Extrahierter Text =
Verkehrte Welt

Verkehrte Welt

10/02/2021 0 Von Marison

Bei uns steht der klassische Familienalltag Kopf. Vieles ist bei uns einfach… anders. Ich sage nicht, dass es besser oder schlechter ist, es ist schlicht anders als erwartet. Es gibt eine Menge Dinge, die in anderen Familien nicht mal der Rede wert sind, aber für uns sehr viel Planung und Vorbereitung bedeuten, damit es einigermaßen friedlich und entspannt vonstatten geht. Andere Situationen wiederum, bei denen Eltern neurotypischer Kinder schon beim Gedanken daran Schweißausbrüche bekommen, laufen hier so easy ab, dass wir es selbst kaum fassen können. Nicht alles ist typisch für eine Autismusspektrumstörung. Vieles ist sicher auch einfach Charakter.

Hauptsache lang!

Aufgaben =
**1.** Fasse den Text „Verkehrte Welt“ in drei Sätzen zusammen.
**2.** Wiederhole aus den Einträgen die Zeilen vom Anfang der Einträge bis einschließlich der Zeile, die „right hip: (517, 258, 6)“ enthält, und lass die Bilder dabei weg.

[Fotos von Personen mit Schlüsselpunkten]
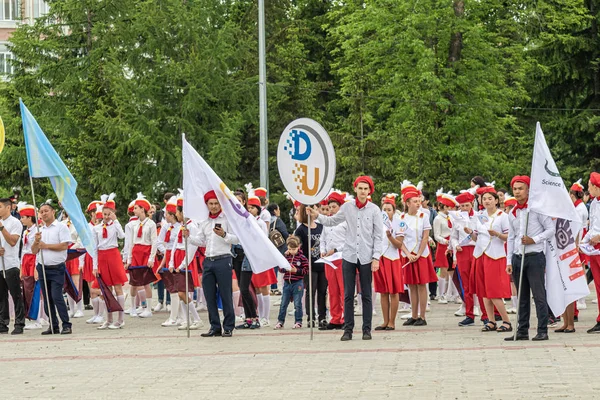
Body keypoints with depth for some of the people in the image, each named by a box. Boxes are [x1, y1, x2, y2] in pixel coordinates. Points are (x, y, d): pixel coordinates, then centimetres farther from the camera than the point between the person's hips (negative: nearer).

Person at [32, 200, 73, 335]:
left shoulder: (61, 227, -3)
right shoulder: (40, 230, 16)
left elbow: (64, 245, -14)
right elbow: (34, 251, 13)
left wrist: (46, 245, -11)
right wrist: (37, 241, -7)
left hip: (57, 268, -6)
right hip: (43, 267, 6)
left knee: (57, 296, -15)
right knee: (47, 298, 7)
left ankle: (66, 325, -11)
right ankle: (53, 326, 13)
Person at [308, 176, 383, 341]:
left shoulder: (374, 210, -1)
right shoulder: (347, 207, 3)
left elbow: (378, 235, 0)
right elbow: (332, 221, 15)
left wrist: (376, 258, -6)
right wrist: (318, 216, -2)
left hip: (366, 257, -1)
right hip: (349, 256, 2)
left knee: (366, 295, 5)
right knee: (348, 294, 3)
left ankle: (367, 329, 10)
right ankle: (348, 329, 8)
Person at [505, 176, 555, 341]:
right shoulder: (512, 213, 13)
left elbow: (551, 229, -5)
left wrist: (534, 240, -15)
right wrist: (509, 262, 12)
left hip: (535, 257, -6)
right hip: (517, 258, 6)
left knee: (539, 295, -6)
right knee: (522, 297, 9)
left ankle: (542, 331, -5)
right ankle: (522, 331, 13)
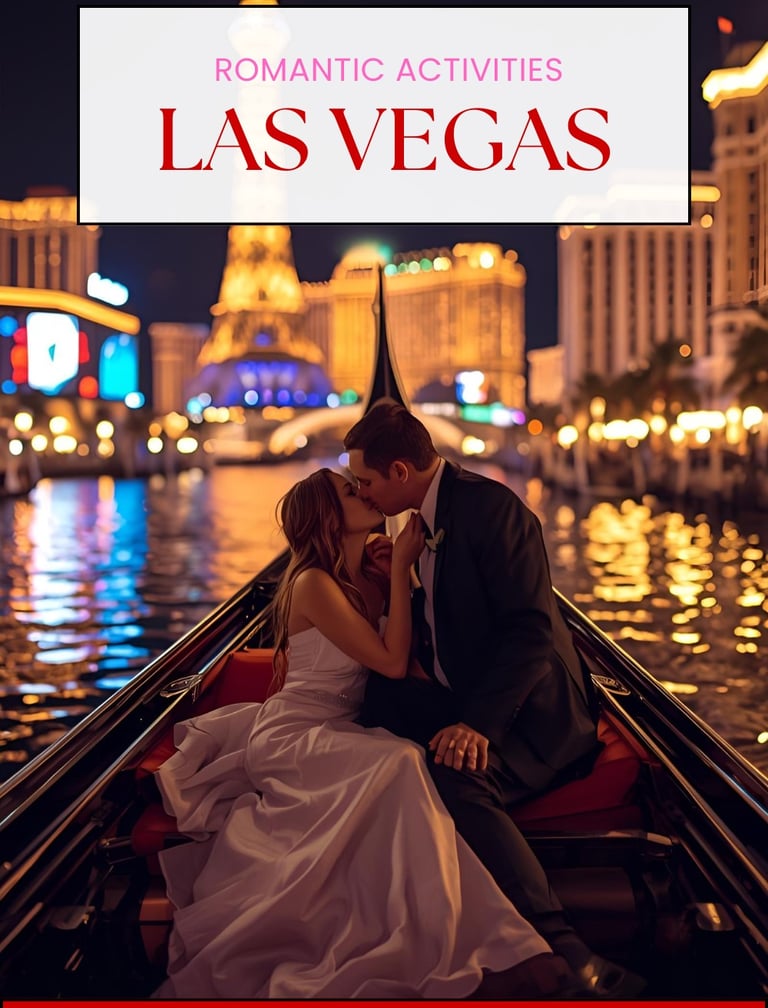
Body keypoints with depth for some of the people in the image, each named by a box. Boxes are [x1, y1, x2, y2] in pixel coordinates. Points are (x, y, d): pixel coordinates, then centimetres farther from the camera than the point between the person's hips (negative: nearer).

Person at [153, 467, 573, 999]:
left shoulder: (371, 576, 9)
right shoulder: (314, 584, -14)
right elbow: (393, 661, -15)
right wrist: (401, 569, -11)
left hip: (341, 732, 7)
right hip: (293, 735, -7)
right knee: (400, 764, -34)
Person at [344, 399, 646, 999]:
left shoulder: (490, 506, -15)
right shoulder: (429, 517, 15)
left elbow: (531, 630, -22)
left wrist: (479, 722, -30)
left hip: (531, 709, -9)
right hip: (471, 701, 9)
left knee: (454, 779, -34)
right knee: (374, 703, -16)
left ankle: (573, 962, -32)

Erwartete Ergebnisse =
**1.** In der beschriebenen Familie steht der klassische Familienalltag Kopf, und vieles ist schlicht anders als erwartet, weder besser noch schlechter. Dinge, die in anderen Familien kaum der Rede wert sind, erfordern dort viel Planung und Vorbereitung, während Situationen, bei denen Eltern neurotypischer Kinder Schweißausbrüche bekommen, ganz leicht ablaufen. Nicht alles davon ist typisch für eine Autismusspektrumstörung, vieles ist sicher auch einfach Charakter.

**2.**
Body keypoints with depth for some of the people in the image, each named by a box. Boxes are [x1, y1, x2, y2] in pixel coordinates. Points are (x, y, d): pixel coordinates, then centimetres farther from the camera than the point between the person's hips (negative: nearer).

Person at [32, 200, 73, 335]:
left shoulder: (61, 227, -3)
right shoulder: (40, 230, 16)
left elbow: (64, 245, -14)
right elbow: (34, 251, 13)
left wrist: (46, 245, -11)
right wrist: (37, 241, -7)
left hip: (57, 268, -6)
right hip: (43, 267, 6)
left knee: (57, 296, -15)
right knee: (47, 298, 7)
left ankle: (66, 325, -11)
right ankle: (53, 326, 13)
Person at [308, 176, 383, 341]:
left shoulder: (374, 210, -1)
right shoulder: (347, 207, 3)
left elbow: (378, 235, 0)
right elbow: (332, 221, 15)
left wrist: (376, 258, -6)
right wrist: (318, 216, -2)
left hip: (366, 257, -1)
right hip: (349, 256, 2)
left knee: (366, 295, 5)
right knee: (348, 294, 3)
left ankle: (367, 329, 10)
right ankle: (348, 329, 8)
Person at [505, 176, 555, 341]:
right shoulder: (512, 213, 13)
left elbow: (551, 229, -5)
left wrist: (534, 240, -15)
right wrist: (509, 262, 12)
left hip: (535, 257, -6)
right hip: (517, 258, 6)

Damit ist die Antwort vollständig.